A Man's Toughest Critic Is Not Himself
I recently finished a book-length manuscript, a children's adventure story aimed at the fifth-to-sixth-grade reading level. It involves two cousins, one American and the other Icelandic, who are entrusted with the delivery of two ponies to another part of Iceland. Along the way they quarrel, reconcile, overcome challenges, etc., etc.
After editing the first draft I distributed copies to several friends who serve as reliable reader-critics. Then, on a whim, I did something that seemed on the surface to be a neat idea: I asked my 11-year-old son if he would let me read the book to him. "I want to see what you think of it," I said with a wink and a nod.
Alyosha ruminated for a moment and then assented. He would give me a slot just before bedtime. "But only one chapter a night," he admonished with index finger raised, "because I need my sleep."
Since I have cultivated a tradition of reading to and with may son, I expected him to quietly listen to my story, nod sagaciously, giggle where appropriate, and generally tell me that my work was the greatest thing ever written.
Then came the great disillusionment.
The first night, as Alyosha snuggled to a sitting position against his pillow, I took my place at the foot of his bed. "OK," I began, clearing my throat. "Iceland Summer."
As I began to read, my son called for me to stop. "What is it?" I asked, as I looked up from the story.
My son shook his head. "The title," he said. "It's no good."
I looked down at the title page and considered his comment. "But buddy," I said, "how do you know if it's not good if you haven't heard the story yet?"
Without blinking, Alyosha repeated that the title just wasn't any good. I told him I would ask him about the title again when the book was finished. He accepted this.
The first chapter introduced all of the American characters. My son generally approved of them, but he had a bone to pick with Ben, the 14-year-old boy. "Stop there," he said, bringing me to a screeching halt in the middle of a fight scene. I looked up from the manuscript and managed a sweet smile. "Yes, my son?"
Alyosha wagged his finger and clucked his tongue. "Ben doesn't talk like that," he declaimed with compelling self-assurance.
I looked at my story. "Of course he does," I said. "This sentence is what I want him to say."
"No," he said, not the least bit perturbed by my thick-headedness. "I mean, Ben shouldn't talk that way. It doesn't go with the way you described him."
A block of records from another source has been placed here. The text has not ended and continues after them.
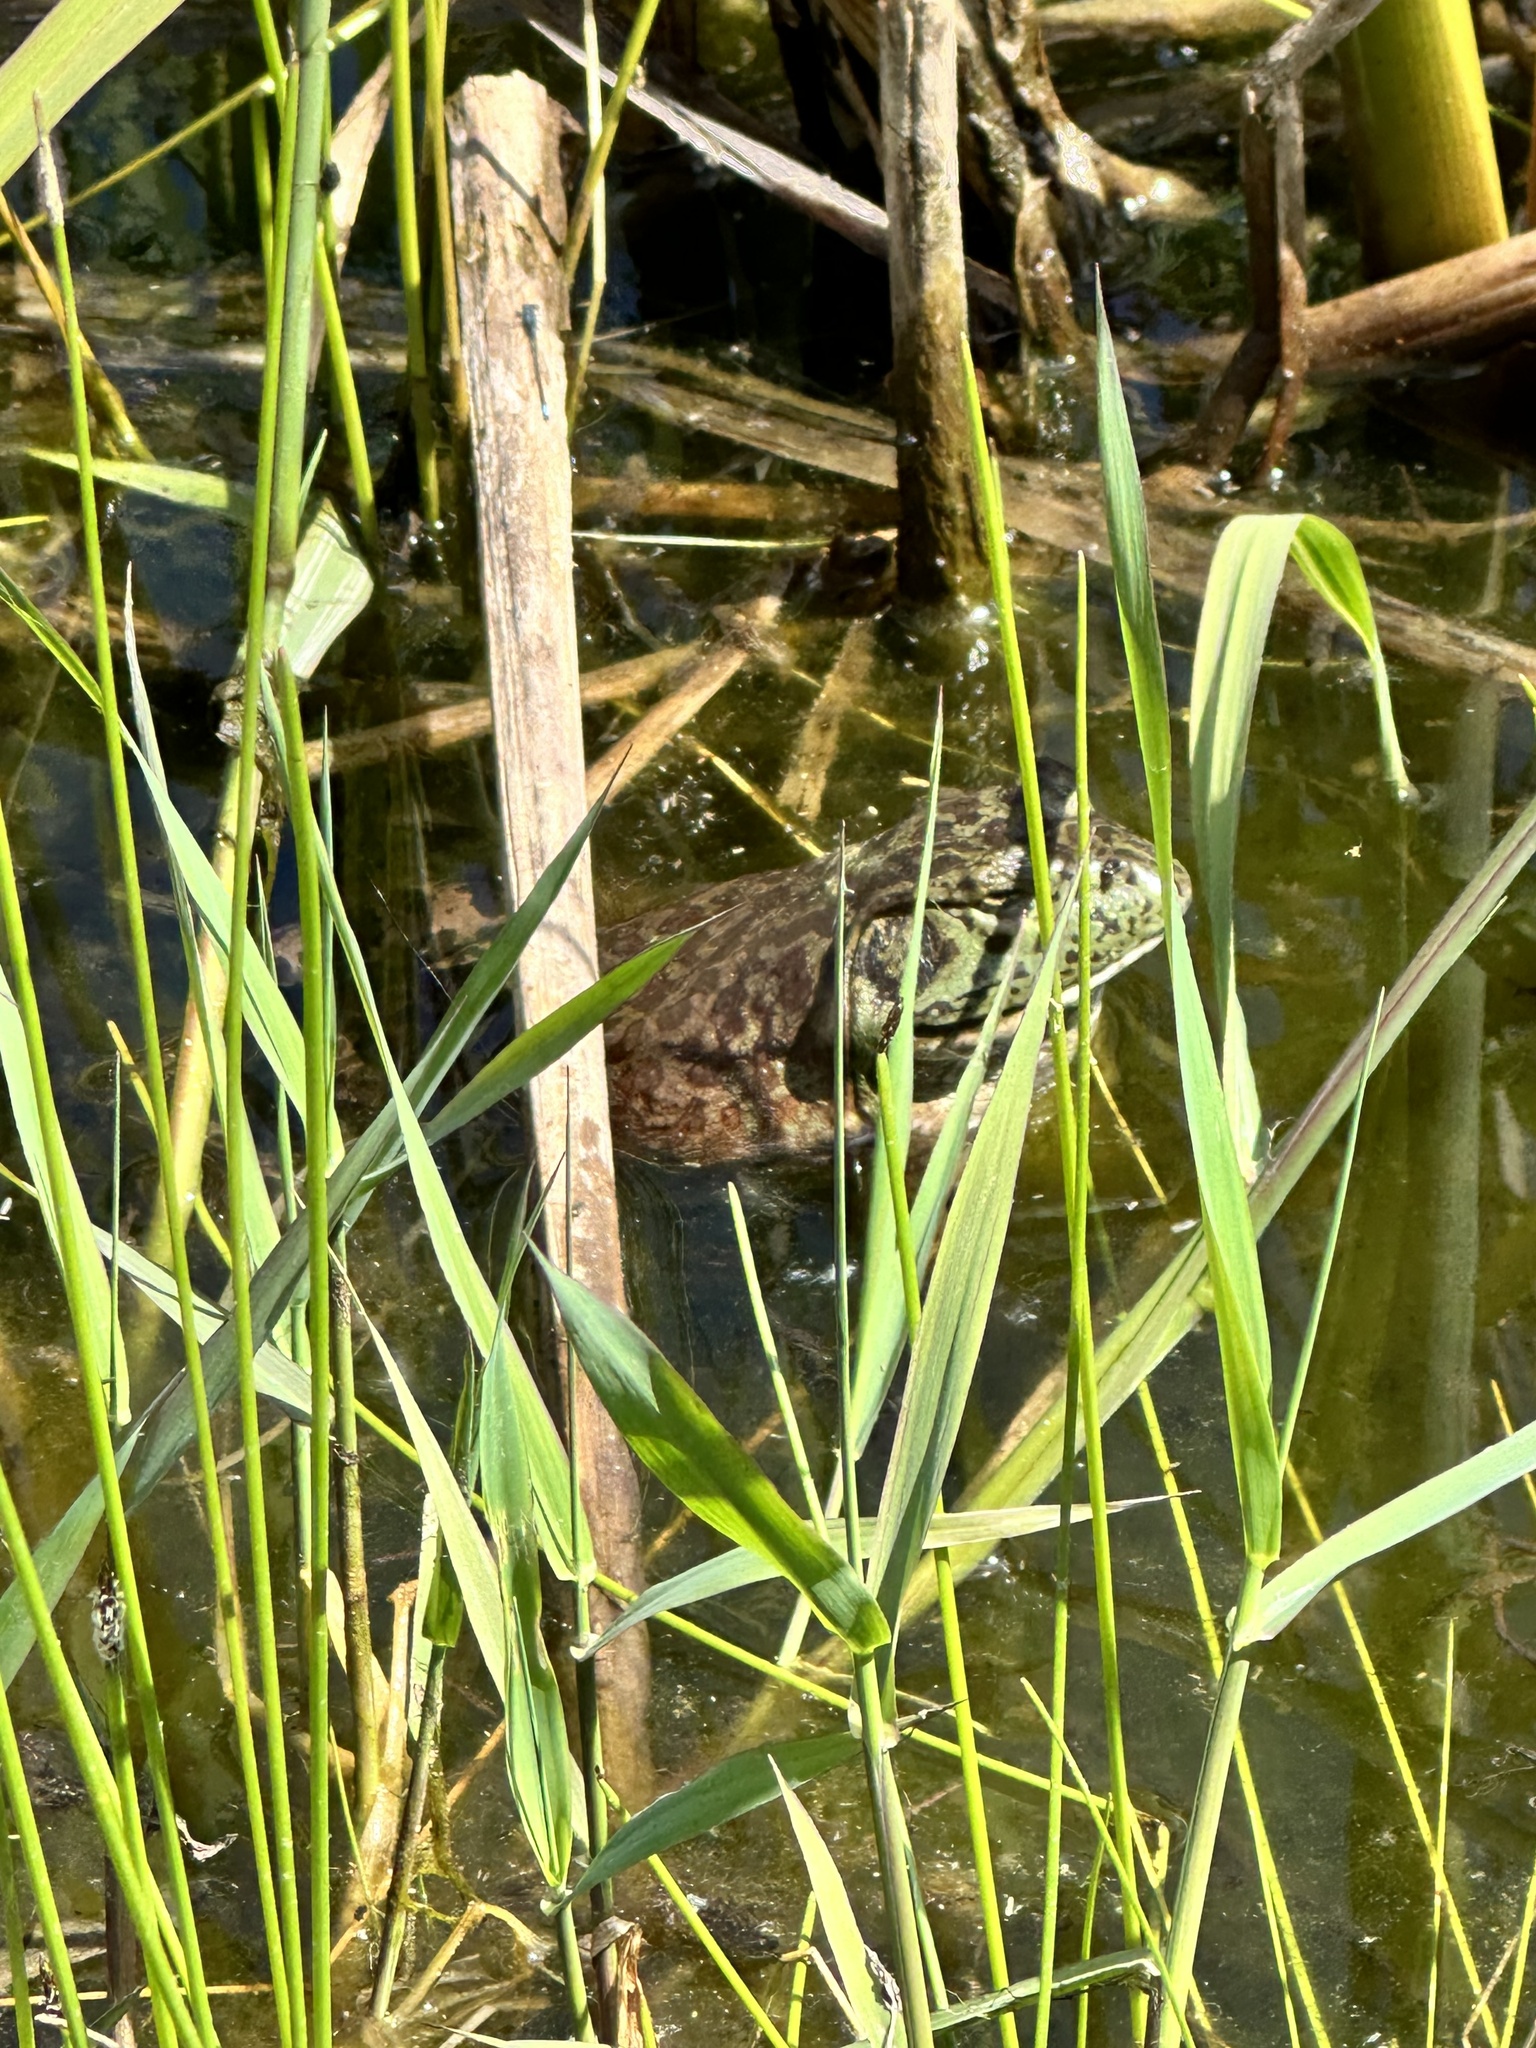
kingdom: Animalia
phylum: Chordata
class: Amphibia
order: Anura
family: Ranidae
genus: Lithobates
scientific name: Lithobates catesbeianus
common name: American bullfrog
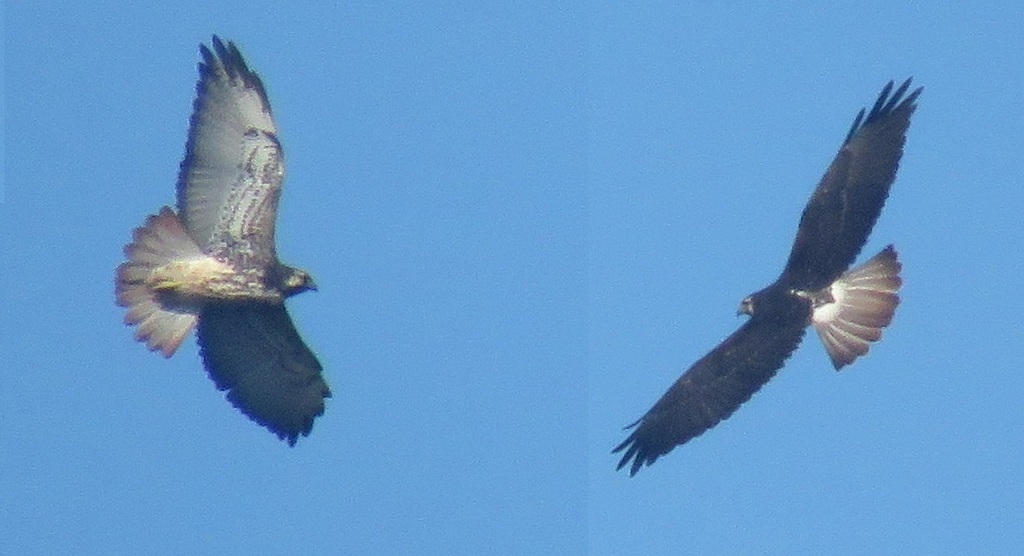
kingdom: Animalia
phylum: Chordata
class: Aves
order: Accipitriformes
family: Accipitridae
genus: Buteo
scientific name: Buteo albicaudatus
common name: White-tailed hawk
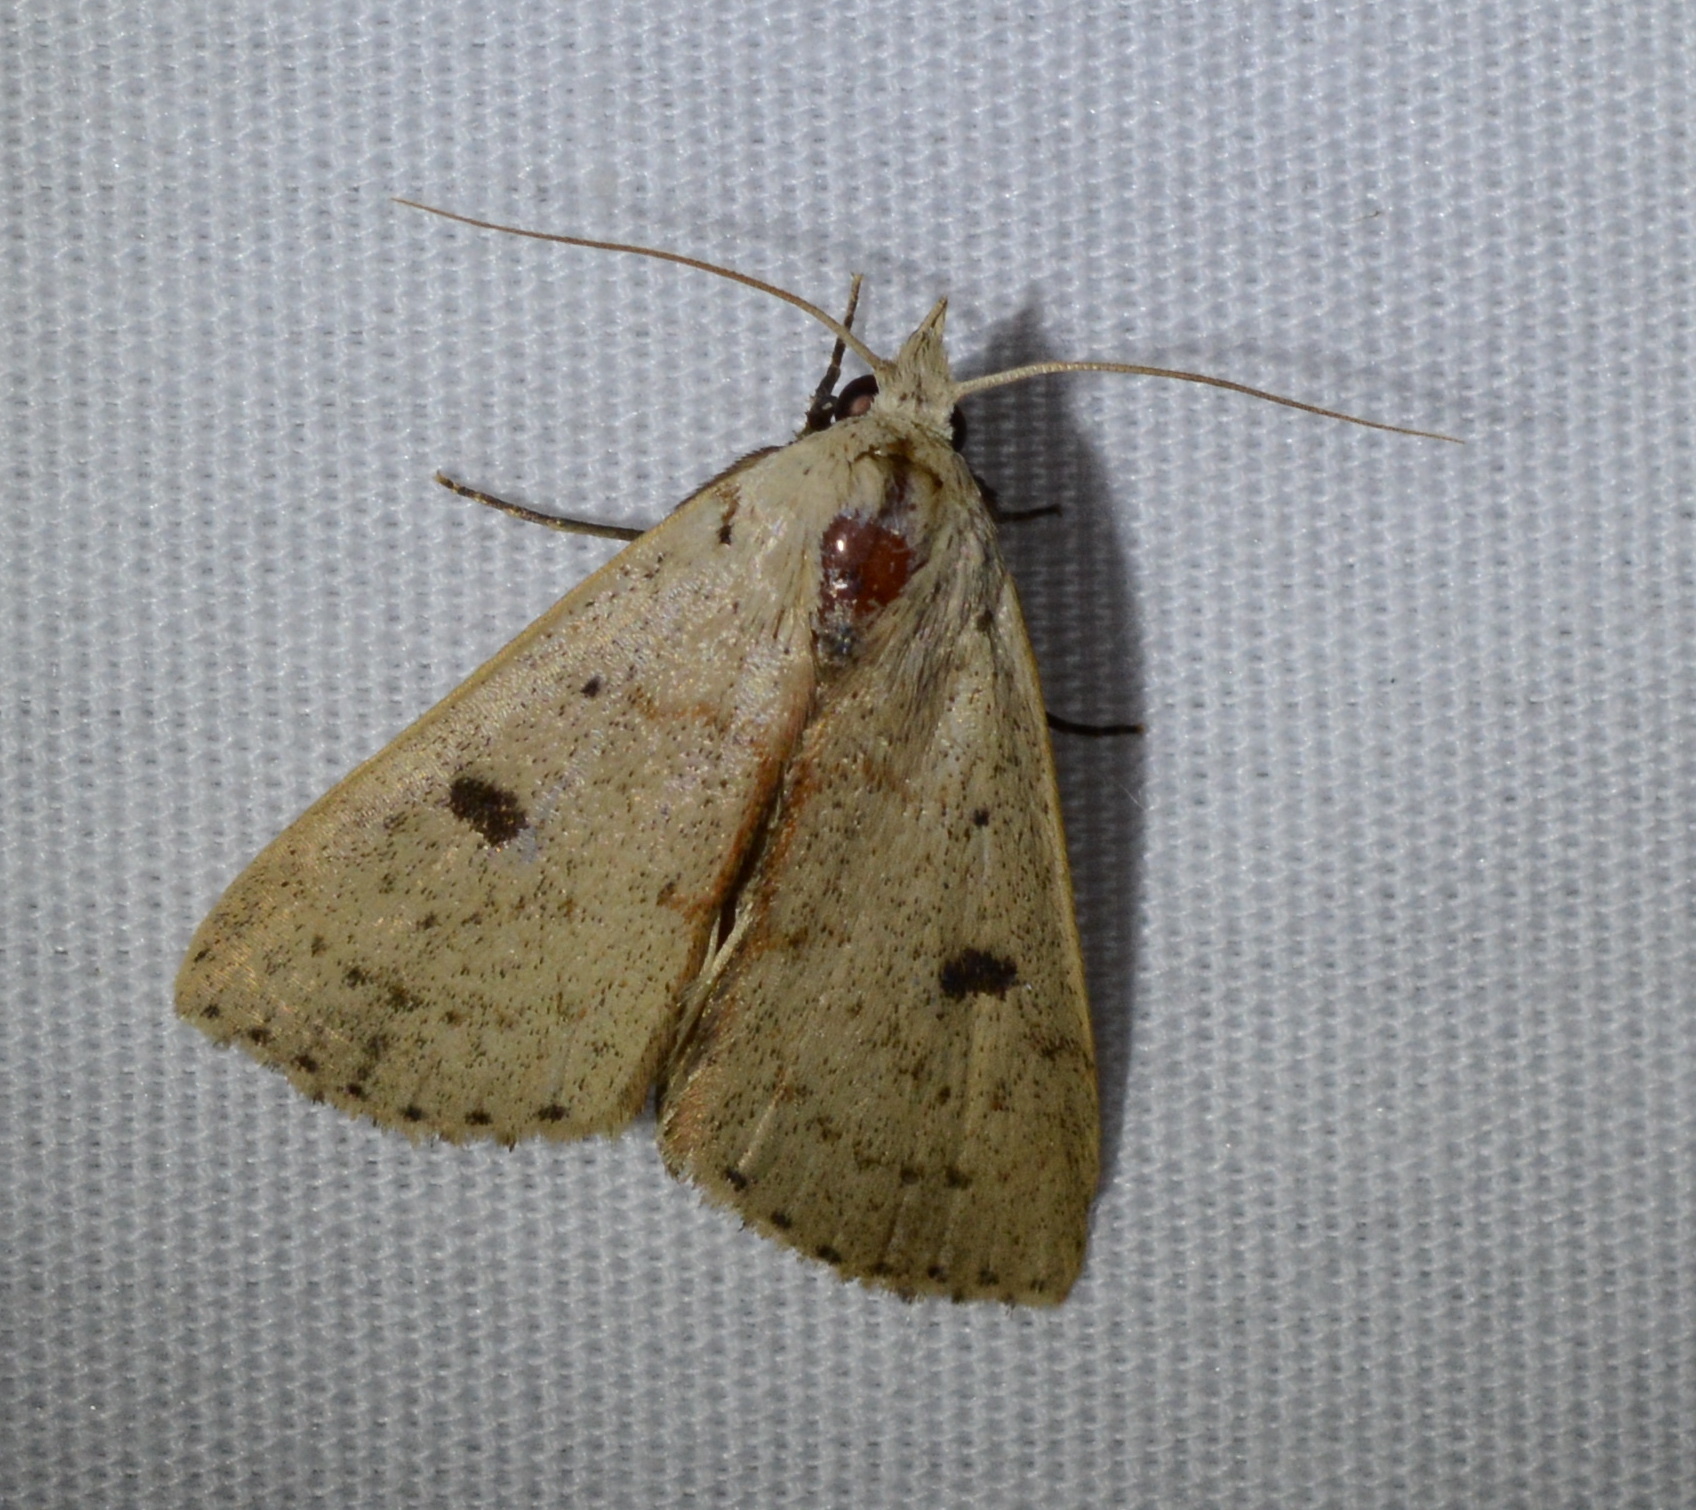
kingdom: Animalia
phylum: Arthropoda
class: Insecta
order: Lepidoptera
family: Erebidae
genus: Scolecocampa
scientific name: Scolecocampa liburna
I thought for a moment and realized that this was exactly the type of comment that has real value. But I felt myself becoming ever-so-slightly defensive as I tried to explain the character's language to my son.
My son, ordinarily a reluctant reader, had turned out to be a deadly critic. He listened with painfully focused attention and made pointed, no-nonsense comments. When I was done with that first chapter (45 minutes to read five pages!), I kissed him good night and left his room, feeling as if I had been peeled.
The second night - Chapter 2 - went no better. In fact, I prepared myself by re-editing the chapter before reading it to him, hoping that I could somehow improve it beyond reproach. But once again I barely intoned the first paragraph when my son soured his expression.
"Ben isn't mean enough," he said.
"What do you mean?" I asked, noting that my main character had just stolen something from another boy.
"But Ben is going to be nice in the end, isn't he?" Alyosha reasoned.
My gosh, he was right, of course. I was only on Page 10, and he had already seen clear through to Chapter 23. If Ben's eventual goodness was to shine in the end, he had to start out much more disagreeable.
I realized, at this point, that I was having trouble acknowledging my son's contributions to my writing. Was I having a problem with his criticisms because he was a child? Or was it because he was my son and I felt that family members had to be kind to one another? I swallowed my pride, affirmed the value of his comments, and skulked out of his room as he turned out the light
He spent the next night at a friend's house, and I edited my work in peace. When he returned the next day I said nothing about it. That night I tucked him into bed and made a brisk exit from his room. As I passed over the threshold he called out to me. "Aren't you forgetting something?" he sang, bristling with anticipation.
I retrieved my manuscript, assumed my position at the foot of his bed, and word-by-word we clawed our way through my story. Even as I write this, we are still at it, and will be for some time, for children know what they like and are reluctant to give it up.
If, and when, we do finish this labor, I have vowed to solicit comments only from adults in the future. For adults can be counted on to nod sagaciously, giggle where appropriate, and tell me that my stories are the greatest things ever written.
Why would a writer want to hear less?